Savaş halinde bile bir araya gelemeyenlerin cesetlerinin bir araya getirileceğini düşünemeyecek kadar ebleh miyiz?
Yoksa köşeyi döndüler de artık kim gelirse gelsin, bize bir şey yapılamaz mı diyorlar?!
Hangi partiden olursa olsun, siz hiç FETÖ ile mücadele eden belediye başkanı duydunuz mu? Beldelerinde yığınla sorun dururken, en basitinden asfaltı ve kanalizasyonu halletmemişken, pavyon şarkıcılarının reklamlarını aratmayan sırıtık boy fotoğraflarıyla şehrin köşe başlarını tutmalarına ne demeli?
Yahu! Bu ülkenin Cumhurbaşkanı, Başbakanı FETÖ ile mücadelede yırtınıyor, neden onları yalnız bırakıyorsunuz? Daha düne kadar tüm teşkilatlarınıza (özellikle akçeli işlerde) FETÖ’cülerden adım atılmıyordu. Hani, nerede bunlar? Onlar bir şekilde sinip, güneşin doğmasını bekliyor. Siz de mi aynı düşüncedesiniz?
Yoksa onlarla olan ortak çıkarlarınıza halel gelir mi düşünüyorsunuz?
Mademki ülkede bir savaş veriliyor; herkese düşen, sorumluluğu oranında cephede yer almak değil midir?

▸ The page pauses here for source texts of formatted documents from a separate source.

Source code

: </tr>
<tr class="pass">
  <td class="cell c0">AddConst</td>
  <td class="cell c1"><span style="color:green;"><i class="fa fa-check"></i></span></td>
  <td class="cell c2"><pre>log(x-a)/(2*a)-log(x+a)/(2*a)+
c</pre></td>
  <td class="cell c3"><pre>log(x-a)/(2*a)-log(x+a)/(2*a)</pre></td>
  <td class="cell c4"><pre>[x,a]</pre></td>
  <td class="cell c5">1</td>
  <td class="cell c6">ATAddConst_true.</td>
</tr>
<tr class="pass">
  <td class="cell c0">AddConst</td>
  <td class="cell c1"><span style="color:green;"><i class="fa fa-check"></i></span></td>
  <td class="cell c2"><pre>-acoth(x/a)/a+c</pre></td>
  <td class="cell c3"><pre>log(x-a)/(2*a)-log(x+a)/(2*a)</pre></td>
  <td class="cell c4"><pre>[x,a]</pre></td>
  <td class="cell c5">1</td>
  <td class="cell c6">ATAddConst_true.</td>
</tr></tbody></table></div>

Bu ülke sizi cumhurbaşkanı yaptı, başbakan, parti başkanı, bakan, milletvekili, belediye başkanı ve her çeşidinden bürokrat yaptı. Sizleri yetkilendirerek sorumlu kıldı.
Biriniz çıkıp da televizyonlarda veya yazılı medyada bu savaşın bir yerinden tutup konuşmuyor veya beyanat vermiyorsunuz. Hani haksızlık karşısında susan dilsiz şeytandı?
Bu pısırık halinizle, şeytanın maskarası olduğunuzu görmüyor musunuz?
Sizin suskunluğunuz, insana ister istemez, bunların FETÖ ile ortak paydaları mı var sorusunu sorduruyor! Neden bu töhmetten kendinizi kurtarmak için bir şeyler yapmıyorsunuz?
Bu milletin size sunduğu onca makamın hiç mi kıymet-i harbiyesi yok? Nerede sizin sorumluluklarınız?
Kızılca kıyamet koparken, bu tavrınız ayıptır, günahtır ve zulümdür!